- **Records provided**:

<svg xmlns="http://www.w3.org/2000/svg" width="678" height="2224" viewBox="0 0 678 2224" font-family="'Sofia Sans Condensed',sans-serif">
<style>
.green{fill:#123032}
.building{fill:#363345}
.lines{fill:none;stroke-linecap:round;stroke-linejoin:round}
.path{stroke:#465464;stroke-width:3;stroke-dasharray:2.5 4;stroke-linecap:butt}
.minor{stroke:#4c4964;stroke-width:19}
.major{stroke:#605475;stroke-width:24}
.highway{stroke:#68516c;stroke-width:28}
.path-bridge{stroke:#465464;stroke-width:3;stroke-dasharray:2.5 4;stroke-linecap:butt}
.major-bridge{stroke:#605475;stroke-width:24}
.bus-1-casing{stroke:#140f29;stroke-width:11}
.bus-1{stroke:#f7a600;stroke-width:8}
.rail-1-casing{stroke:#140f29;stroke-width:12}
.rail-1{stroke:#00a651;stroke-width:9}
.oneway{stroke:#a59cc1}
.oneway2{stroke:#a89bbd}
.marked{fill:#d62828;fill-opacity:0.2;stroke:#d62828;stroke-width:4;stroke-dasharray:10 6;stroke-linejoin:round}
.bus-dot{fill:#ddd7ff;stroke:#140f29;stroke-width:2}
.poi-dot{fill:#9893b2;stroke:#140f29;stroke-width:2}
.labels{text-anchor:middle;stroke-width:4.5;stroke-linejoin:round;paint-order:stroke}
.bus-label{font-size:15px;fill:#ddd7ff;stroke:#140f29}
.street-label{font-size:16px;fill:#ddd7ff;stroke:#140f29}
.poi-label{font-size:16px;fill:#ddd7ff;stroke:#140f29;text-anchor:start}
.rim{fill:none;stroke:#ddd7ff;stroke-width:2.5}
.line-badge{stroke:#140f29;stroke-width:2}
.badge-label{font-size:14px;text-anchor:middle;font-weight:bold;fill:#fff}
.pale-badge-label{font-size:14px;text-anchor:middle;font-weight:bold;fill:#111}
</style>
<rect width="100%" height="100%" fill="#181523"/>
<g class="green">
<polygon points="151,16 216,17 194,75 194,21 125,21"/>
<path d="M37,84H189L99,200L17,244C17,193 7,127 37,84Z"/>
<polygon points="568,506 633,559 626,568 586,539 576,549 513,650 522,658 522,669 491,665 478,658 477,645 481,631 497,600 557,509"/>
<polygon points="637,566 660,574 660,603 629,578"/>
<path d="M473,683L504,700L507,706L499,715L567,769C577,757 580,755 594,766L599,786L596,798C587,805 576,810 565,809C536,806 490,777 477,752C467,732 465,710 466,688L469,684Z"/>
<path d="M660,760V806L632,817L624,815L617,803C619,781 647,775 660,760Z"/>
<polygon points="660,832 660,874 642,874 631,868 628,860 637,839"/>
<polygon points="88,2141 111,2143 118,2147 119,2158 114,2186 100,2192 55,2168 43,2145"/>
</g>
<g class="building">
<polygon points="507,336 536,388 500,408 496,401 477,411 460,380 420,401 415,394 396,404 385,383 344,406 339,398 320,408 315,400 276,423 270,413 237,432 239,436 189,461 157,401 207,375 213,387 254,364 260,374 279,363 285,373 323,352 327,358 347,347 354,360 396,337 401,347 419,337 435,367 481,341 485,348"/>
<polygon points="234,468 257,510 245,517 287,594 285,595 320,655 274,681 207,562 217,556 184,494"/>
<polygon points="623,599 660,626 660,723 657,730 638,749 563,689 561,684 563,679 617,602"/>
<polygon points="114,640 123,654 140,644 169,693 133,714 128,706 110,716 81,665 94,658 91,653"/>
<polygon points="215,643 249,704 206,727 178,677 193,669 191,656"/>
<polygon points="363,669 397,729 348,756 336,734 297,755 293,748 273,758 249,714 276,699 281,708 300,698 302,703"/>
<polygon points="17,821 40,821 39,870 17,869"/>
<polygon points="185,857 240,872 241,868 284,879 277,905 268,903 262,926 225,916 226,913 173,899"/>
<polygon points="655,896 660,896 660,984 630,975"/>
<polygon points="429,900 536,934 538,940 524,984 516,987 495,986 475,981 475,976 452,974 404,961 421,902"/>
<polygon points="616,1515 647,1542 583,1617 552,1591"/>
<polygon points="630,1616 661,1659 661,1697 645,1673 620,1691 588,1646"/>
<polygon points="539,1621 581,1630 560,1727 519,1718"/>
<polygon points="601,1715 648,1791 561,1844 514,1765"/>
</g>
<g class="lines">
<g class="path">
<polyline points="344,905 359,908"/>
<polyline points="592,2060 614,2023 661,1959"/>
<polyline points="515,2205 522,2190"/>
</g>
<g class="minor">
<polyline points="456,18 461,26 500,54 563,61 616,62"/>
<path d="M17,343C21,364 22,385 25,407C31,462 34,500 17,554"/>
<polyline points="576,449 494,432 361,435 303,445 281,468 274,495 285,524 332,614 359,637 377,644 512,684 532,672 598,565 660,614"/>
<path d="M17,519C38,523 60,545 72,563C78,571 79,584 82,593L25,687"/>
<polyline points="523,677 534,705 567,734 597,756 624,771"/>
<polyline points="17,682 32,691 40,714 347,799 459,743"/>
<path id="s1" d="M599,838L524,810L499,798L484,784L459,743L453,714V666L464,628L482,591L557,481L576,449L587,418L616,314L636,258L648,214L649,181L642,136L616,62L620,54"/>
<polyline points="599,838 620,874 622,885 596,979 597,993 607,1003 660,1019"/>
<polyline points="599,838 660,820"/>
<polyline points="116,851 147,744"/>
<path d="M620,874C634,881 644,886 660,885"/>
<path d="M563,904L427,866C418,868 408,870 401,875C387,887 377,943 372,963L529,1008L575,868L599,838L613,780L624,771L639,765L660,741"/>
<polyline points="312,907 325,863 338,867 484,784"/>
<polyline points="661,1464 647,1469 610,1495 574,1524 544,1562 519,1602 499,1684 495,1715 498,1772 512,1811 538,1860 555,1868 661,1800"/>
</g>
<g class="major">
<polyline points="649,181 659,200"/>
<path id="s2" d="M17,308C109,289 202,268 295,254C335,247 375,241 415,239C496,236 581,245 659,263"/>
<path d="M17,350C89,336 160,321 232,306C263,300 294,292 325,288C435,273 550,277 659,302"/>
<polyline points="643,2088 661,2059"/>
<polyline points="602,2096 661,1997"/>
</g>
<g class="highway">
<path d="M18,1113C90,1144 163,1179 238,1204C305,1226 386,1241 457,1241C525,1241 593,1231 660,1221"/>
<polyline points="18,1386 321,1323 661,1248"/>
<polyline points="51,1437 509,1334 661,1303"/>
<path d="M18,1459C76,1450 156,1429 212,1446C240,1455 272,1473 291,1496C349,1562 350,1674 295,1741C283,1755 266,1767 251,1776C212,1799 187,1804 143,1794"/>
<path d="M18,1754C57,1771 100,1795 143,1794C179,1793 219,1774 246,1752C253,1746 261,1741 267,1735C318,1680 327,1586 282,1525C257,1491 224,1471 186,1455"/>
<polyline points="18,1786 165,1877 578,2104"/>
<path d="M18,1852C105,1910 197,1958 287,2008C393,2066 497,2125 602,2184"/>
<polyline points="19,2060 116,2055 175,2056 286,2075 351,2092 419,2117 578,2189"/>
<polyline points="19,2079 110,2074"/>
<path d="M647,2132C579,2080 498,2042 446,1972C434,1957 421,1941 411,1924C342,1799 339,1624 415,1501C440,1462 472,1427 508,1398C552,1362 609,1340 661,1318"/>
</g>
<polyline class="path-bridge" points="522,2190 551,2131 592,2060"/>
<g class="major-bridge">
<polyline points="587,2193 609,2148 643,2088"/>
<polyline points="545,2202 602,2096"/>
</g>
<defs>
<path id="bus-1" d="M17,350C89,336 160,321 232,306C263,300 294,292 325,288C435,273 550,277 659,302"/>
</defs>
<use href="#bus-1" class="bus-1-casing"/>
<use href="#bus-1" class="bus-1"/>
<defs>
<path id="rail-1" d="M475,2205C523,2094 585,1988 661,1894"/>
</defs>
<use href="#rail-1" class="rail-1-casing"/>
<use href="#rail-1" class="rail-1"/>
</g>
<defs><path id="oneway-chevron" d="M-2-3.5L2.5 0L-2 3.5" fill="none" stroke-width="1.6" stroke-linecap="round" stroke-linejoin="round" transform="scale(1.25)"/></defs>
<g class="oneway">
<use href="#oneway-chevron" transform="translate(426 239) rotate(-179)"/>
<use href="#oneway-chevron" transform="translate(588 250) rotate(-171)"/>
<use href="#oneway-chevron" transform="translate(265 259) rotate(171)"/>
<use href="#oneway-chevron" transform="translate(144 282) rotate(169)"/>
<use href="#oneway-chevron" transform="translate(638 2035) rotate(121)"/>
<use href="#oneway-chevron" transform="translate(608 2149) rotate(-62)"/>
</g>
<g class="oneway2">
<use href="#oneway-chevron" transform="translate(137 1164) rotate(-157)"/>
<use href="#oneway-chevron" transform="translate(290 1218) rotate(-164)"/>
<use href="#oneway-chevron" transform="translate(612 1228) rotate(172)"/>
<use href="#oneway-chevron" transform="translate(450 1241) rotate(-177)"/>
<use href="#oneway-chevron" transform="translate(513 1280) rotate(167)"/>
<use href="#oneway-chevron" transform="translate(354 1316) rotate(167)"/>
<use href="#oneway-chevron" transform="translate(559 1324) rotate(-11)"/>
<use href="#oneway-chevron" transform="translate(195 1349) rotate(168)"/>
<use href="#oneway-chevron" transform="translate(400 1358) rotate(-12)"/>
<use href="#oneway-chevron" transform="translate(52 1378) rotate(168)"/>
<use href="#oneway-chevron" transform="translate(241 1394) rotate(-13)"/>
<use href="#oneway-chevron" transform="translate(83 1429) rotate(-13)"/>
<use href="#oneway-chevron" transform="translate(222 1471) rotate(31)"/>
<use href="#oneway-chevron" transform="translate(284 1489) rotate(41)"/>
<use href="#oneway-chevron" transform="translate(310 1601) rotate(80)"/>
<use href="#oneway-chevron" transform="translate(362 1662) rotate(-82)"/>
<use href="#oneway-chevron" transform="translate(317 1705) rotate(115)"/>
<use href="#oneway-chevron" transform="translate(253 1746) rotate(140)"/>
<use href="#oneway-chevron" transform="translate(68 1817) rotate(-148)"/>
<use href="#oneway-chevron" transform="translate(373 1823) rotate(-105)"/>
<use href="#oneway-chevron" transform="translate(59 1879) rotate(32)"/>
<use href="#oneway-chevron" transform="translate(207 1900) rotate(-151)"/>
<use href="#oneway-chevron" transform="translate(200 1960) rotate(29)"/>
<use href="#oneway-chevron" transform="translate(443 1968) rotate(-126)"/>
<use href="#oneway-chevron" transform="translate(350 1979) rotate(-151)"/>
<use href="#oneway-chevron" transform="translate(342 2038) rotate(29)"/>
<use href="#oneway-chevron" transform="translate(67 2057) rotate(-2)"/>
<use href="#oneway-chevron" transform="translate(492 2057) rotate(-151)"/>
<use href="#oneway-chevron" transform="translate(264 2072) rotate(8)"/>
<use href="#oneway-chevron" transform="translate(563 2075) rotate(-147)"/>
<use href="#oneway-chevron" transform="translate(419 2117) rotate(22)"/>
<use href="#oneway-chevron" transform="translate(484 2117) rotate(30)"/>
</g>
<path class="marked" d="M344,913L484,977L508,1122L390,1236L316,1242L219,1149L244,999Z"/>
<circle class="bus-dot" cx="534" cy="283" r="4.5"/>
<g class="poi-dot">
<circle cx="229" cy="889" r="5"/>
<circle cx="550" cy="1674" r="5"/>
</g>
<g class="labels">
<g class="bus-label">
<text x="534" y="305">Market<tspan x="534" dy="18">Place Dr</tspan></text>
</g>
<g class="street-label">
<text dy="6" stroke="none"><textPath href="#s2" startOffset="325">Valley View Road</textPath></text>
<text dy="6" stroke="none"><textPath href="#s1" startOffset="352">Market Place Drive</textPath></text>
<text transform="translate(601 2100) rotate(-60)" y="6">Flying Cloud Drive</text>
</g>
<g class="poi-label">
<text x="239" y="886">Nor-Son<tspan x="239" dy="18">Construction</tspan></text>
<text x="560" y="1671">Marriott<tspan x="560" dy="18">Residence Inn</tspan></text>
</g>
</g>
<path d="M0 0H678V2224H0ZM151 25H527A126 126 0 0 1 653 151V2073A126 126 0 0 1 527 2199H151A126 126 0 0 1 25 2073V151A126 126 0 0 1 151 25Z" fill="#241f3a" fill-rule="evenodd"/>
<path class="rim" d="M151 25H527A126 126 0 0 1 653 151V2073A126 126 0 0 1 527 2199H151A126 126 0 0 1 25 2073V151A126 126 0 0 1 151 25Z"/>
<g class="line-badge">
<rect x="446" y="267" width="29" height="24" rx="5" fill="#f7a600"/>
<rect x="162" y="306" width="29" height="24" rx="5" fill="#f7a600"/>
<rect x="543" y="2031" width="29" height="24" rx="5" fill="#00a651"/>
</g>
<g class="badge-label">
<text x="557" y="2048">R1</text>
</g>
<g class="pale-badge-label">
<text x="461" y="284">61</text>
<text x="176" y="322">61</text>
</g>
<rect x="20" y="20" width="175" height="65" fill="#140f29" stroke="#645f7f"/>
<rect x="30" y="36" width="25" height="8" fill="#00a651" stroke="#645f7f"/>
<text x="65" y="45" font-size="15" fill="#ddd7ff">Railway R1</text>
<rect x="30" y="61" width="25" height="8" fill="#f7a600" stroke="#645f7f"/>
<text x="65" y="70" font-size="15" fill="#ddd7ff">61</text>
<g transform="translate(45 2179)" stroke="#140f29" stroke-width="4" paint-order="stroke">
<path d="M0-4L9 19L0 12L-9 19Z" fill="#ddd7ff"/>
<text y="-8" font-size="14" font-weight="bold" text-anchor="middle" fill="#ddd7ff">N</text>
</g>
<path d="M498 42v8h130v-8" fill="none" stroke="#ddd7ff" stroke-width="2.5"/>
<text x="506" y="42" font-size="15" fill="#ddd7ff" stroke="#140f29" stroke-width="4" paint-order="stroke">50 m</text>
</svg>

- **What the task asks**: Go through the records line by line, and copy each line that holds the string "labels".

- **Written solution**:
.labels{text-anchor:middle;stroke-width:4.5;stroke-linejoin:round;paint-order:stroke}
<g class="labels">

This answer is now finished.